Une pluie de réactions s’est abattue sur la décision n°219/CC de la Cour constitutionnelle, ayant donné mandat express au vice-président de la République de présider un conseil des ministres. Bien que tardive mais toujours d’actualité, la réaction de Tokyo Yabangoye, observateur de la politique gabonaise et pigiste chez Gabonreview, décortique les tenants et aboutissants dudit conseil des ministres.
L’article 20 de la Constitution dispose en deux alinéas que : «Le président de la République nomme, en Conseil des Ministres, aux emplois supérieurs, civils et militaires de l’État, en particulier, les Ambassadeurs et les envoyés extraordinaires ainsi que les officiers supérieurs et généraux. Une loi organique définit le mode d’accès à ces emplois».
La nomination aux emplois supérieurs est donc une compétence exclusive du président de la République qu’il ne peut exercer qu’en Conseil des ministres. Et la loi organique relative à la délégation des attributions du président de la République au Vice-président de la République indique que les attributions de l’article 20 ne peuvent être déléguées.
Lors du Conseil des ministres du 16 novembre 2018, présidé par le Vice-président de la République, sur habilitation expresse de la Cour Constitutionnelle, 11 nominations qui ont été prononcées. Ces nominations sont tout simplement contraires à la Constitution. Et la Cour Constitutionnelle ne pouvait l’ignorer en approuvant les nominations parmi les points inscrits à l’ordre du jour de ce Conseil des ministres.

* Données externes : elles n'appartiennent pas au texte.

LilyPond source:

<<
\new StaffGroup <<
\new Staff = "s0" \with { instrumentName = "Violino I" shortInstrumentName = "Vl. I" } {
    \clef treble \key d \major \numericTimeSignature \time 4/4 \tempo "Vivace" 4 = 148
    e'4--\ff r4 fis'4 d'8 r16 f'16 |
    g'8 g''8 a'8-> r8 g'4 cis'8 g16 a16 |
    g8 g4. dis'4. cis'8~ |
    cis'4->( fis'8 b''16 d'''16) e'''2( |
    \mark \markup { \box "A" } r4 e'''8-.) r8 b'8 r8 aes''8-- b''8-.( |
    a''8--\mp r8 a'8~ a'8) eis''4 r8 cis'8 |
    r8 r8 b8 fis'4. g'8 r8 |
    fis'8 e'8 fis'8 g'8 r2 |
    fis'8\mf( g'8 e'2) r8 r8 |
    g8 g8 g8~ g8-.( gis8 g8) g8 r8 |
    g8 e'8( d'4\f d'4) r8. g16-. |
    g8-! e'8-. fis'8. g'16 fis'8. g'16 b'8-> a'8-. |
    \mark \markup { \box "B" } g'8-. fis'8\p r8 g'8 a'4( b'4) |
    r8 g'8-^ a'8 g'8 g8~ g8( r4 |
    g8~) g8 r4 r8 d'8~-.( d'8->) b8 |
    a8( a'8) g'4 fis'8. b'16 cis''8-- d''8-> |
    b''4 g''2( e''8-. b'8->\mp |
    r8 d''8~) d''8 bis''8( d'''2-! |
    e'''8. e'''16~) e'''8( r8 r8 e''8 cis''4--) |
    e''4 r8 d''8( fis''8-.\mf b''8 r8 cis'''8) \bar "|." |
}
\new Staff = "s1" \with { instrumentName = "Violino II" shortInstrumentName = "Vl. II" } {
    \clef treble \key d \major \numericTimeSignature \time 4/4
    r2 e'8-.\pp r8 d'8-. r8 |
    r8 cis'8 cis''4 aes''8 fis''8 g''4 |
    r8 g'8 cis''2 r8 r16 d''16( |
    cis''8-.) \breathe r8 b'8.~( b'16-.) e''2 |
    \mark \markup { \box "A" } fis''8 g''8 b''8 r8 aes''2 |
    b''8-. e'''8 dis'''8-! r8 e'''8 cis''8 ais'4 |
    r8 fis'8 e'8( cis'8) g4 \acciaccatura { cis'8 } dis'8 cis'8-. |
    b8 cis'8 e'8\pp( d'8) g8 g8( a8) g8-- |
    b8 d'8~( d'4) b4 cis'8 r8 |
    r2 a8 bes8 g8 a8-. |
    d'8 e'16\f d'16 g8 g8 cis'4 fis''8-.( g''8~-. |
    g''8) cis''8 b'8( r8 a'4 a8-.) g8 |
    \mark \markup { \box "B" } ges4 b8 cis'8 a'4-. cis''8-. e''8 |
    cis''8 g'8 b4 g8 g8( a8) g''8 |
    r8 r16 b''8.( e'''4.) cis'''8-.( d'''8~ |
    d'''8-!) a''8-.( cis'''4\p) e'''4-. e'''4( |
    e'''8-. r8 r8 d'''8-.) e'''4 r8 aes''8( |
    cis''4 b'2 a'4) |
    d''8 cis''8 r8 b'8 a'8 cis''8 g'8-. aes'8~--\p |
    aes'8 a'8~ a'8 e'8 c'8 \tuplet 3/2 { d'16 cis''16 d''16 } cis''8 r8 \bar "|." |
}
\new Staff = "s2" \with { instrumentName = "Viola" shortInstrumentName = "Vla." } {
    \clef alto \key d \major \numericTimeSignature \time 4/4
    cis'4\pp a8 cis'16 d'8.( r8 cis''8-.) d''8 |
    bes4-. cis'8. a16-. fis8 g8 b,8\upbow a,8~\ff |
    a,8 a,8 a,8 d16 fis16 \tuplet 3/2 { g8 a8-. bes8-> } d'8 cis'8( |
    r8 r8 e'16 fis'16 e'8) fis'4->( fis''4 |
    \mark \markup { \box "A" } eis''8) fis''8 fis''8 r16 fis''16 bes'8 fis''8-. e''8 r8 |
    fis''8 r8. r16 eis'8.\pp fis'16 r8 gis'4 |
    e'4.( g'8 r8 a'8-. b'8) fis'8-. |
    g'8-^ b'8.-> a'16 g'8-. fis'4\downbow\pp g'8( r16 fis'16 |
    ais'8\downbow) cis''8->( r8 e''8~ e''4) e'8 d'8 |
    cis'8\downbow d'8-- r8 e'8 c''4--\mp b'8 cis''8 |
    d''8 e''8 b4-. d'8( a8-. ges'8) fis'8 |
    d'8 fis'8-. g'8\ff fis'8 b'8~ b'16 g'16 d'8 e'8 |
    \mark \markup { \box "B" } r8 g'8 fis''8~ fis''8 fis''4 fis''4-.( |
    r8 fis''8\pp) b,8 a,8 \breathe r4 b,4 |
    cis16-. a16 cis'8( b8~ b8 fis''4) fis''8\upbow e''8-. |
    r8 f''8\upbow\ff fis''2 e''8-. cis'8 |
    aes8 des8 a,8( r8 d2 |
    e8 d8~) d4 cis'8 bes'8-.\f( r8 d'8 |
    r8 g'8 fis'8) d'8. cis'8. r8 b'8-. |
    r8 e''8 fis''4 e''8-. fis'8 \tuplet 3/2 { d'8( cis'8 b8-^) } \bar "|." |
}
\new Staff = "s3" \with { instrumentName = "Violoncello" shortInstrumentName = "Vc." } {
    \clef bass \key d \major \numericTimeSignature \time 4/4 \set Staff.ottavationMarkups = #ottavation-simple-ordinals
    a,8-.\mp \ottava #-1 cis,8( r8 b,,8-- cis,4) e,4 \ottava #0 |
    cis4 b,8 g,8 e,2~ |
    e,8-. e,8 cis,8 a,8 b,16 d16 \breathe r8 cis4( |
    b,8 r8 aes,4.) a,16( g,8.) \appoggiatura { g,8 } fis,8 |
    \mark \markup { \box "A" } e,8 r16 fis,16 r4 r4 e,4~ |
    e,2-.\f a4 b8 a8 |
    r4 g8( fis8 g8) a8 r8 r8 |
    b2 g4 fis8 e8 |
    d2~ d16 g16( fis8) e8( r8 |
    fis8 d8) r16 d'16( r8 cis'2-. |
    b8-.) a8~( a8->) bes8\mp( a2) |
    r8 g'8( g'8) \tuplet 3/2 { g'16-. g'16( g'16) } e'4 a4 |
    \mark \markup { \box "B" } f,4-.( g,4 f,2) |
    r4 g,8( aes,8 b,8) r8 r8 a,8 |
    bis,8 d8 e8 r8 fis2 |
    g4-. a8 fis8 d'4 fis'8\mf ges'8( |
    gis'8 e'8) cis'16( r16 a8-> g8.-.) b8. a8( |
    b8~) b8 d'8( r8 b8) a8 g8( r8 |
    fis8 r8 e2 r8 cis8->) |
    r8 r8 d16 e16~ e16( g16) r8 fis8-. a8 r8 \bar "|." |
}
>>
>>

Naturellement, les tenants du «réalisme politique» diront que les nominations ont été prononcées et les concernés ont pris leurs fonctions. Mais que répond la Cour Constitutionnelle à cette violation flagrante de la Constitution avec son autorisation formelle ?
Dans le cadre de la surprenante campagne de communication qui accompagne son action désormais politicienne, Madame Marie Madeleine MBORANTSOUO, s’exprimant sur la forme en qualité de Président de la Cour Constitutionnelle, a accordé une interview exclusive au magazine Jeune Afrique.
Nous ne reviendrons pas sur la nécessaire neutralité et l’absolue discrétion qui s’impose à certaines charges publiques. Cependant, chaque fois qu’une autorité prendra la responsabilité de se soustraire volontairement de ces obligations de neutralité et de discrétion pour exprimer son opinion et porter des jugements sur la classe politique, nous n’aurons d’autre choix que de participer à éclairer nos concitoyens.
Nous ne reviendrons pas non plus sur l’inconstitutionnalité du Conseil des ministres du 16 novembre 2018 et l’Impasse vers laquelle cette réunion conduisait. La campagne de communication pour justifier la triste décision n° 219/CC suffit à exprimer l’embarras des auteurs.
Nous aimerions néanmoins nous arrêter sur ce propos de Madame le Président de la Cour Constitutionnelle dans son interview de Jeune Afrique : «le président de la République sera bientôt capable de délivrer lui-même au vice-président les habilitations nécessaires pour assurer la continuité de l’État».
Comment sera-t-il possible d’assurer la continuité de l’État sans violer l’article 20 de la Constitution ? En d’autres termes, aucune nomination ne sera possible tant que le Chef de l’État en personne ne pourra présider le Conseil des ministres et prononcer les nominations conformément à l’article 20 de notre loi fondamentale. À moins que la Cour Constitutionnelle ne nous propose un nouvel amendement temporaire de la Constitution. Impasse pour impasse, nous y sommes.